Recensione: L'asino morto, di Jules Janin

Titolo:
L'asino morto
Autore: Jules Janin
Editore: Marietti 1820
Pagine: 256
Anno di pubblicazione: 2021
Prezzo copertina: 16,00 €

Recensione a cura di Mario Turco

“Il giorno dopo, quando ritornai, non c'era più alcuna tomba. Il cadavere era stato trafugato per la scuola di medicina, e le donne del luogo avevano preso il sudario per farne un loro uso. Capii allora che se le cose fossero andate diversamente, il destino sciagurato di Henriette non si sarebbe compiuto nella sua interezza”. Bisogna arrivare a questo finale nerissimo, uno dei più tetri del romanzo europeo dell'Ottocento, per riuscire ad apprezzare la sottile fascinazione che si situa dietro “L'asino morto”, di Jules Janin edito da Marietti1820 nell'elegante traduzione di Giorgio Leonardi. Perché l'esordio lungo dello scrittore francese a soli 25 anni – Janin fu giornalista e polemista di lungo corso che alla fine della sua vita fu nominato addirittura accademico di Francia – per quasi tutte le sue 200 pagine di lettura non mostra mai lo spessore del capolavoro né tracce di grandezza. Anzi, arriva presto a mostrare la corda di esperimento letterario figlio dei suoi tempi e delle sue mode, in questo caso il racconto perversamente amorale alla Sade. 


“L'asino morto”, anche per la natura semisconosciuta delle sue fortune in Italia (pubblicato per la prima volta in Francia nel 1829, noi l'abbiamo potuto leggere nella nostra lingua solo nel 2015), si situa così tra l'oscena progenitura del Divin Marchese e la poetica filiazione in Charles Baudelaire. Ma non demolisce la virtù così spietatamente e metodicamente come Justine né possiede lo spleen de I fiori del male. Il racconto in prima persona fatto dall'anonimo protagonista della caduta morale della soave contadinotta Henriette nel vizio e nella depravazione fino alla condanna a morte, preceduta sinistramente da quella del suo amato asino, è un catalogo degli orrori fatto con borghese compiacimento. Sia per adesione programmatica alla corrente del frénétisme, quel filone estremo del Romanticismo che si contrapponeva alle componenti elegiache portando invece agli eccessi alcuni motivi peculiari come il gusto per la violenza di matrice appunto sadiana, sia per il distacco ironico dalla materia trattata che non permette mai un approfondimento psicologico sui numerosi casi di perversione trattati. Il romanzo breve di Janin infatti si serve paradossalmente della prima persona come escamotage per stilare una specie di casellario giudiziario che sfila davanti gli occhi del protagonista durante le sue peregrinazioni alla ricerca dell'innocenza perduta della fugacemente amata Henriette. Soltanto che la brevità di situazioni – la seconda morte di alcuni personaggi, il macchinario sessuale costruito da un anonimo carpentiere, il segmento alla Salpêtrière – rimangono accenni “carogneschi” non in grado di ergersi a vere costruzioni nichiliste. 

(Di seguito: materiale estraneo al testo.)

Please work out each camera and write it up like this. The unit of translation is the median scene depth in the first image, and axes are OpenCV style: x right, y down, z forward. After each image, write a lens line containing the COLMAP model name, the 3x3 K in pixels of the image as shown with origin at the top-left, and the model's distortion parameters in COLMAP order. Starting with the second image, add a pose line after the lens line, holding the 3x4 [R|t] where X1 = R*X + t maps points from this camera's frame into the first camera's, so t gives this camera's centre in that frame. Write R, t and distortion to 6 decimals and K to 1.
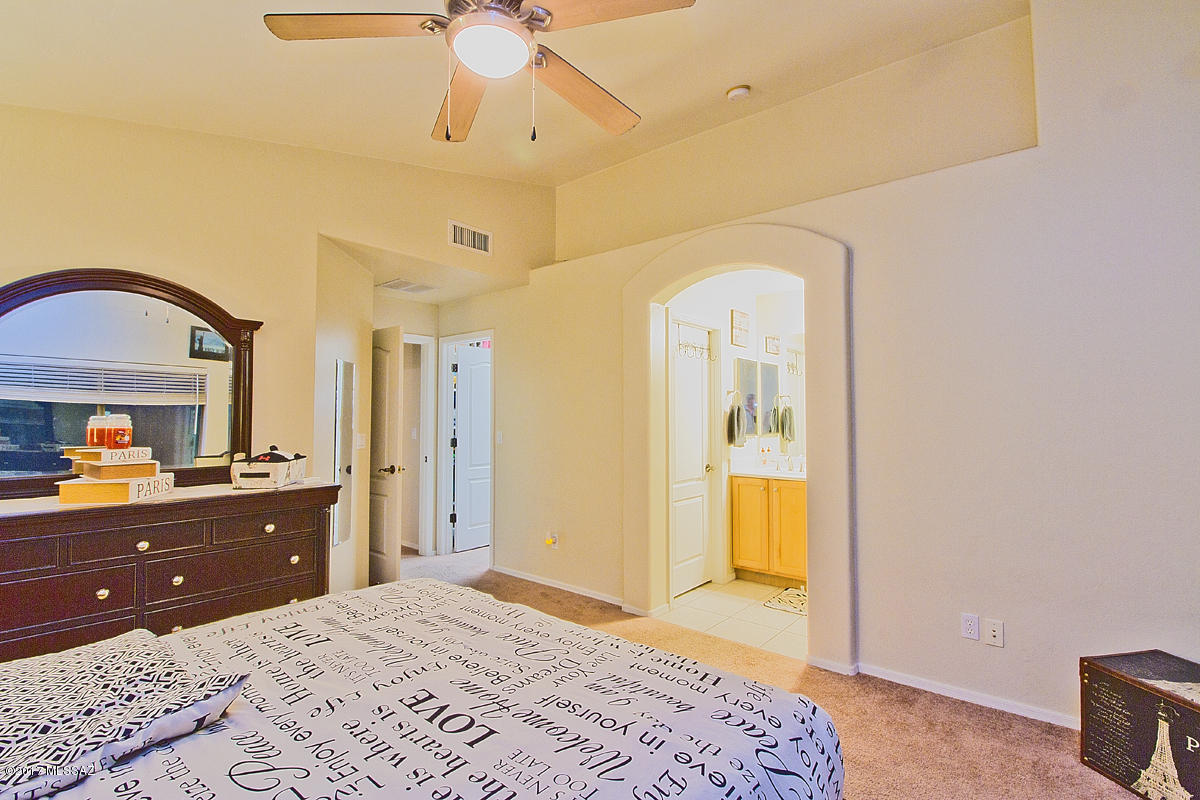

Però quest'incessante srotolamento di cattiverie, nato per intenti parodistici e beffardamente diventato presto una gemma delle letteratura nera, sul citato finale acquista un notevole peso specifico in grado di ribaltarne l'esile narrazione. Come scritto dallo stesso autore, in “una società che, stanca di chiedere emozioni agli eroi della storia, non ha trovato niente di meglio per distrarsi che ricorrere ai galeotti e ai carnefici”, la desolazione provata dell'aristocratico protagonista di fronte all'incoercibilità dell'abisso esperito dalle miserabile masse della Parigi dell'Ottocento non può non suscitare un sentimento di compassione sincera. La patetica fine di Henriette e del suo bambino, uccisi da quel Charlot che in francese indica il nome del boia ma nel romanzo è anche il nome dell'asino adorato dalla ragazza prima di perdersi nei meandri della capitale corrotta, assume una valenza tragica che fa interrogare il lettore sulla mancanza di meccanismi istituzionali atti a negarla. Ne “L'asino morto” a suscitare davvero ribrezzo è la solitudine sociale di questi individui, per i quali basta lo scannamento dell'amato animale a portarli su una china inarrestabile di degrado e sottomissione ai capricci delle classi più agiate. Un feudalesimo etico, insomma, che dall'Ottocento passa per subdole falde storiche fino ai giorni nostri, come per i migranti bloccati tra Bielorussia e Polonia.

L'AUTORE
Jules Janin (1804-1874), letterato, giornalista, critico teatrale e romanziere francese, fu accademico di Francia. In Italia la sua figura è legata alla polemica con Francesco De Sanctis, che gli dedicò tre dei suoi Saggi critici.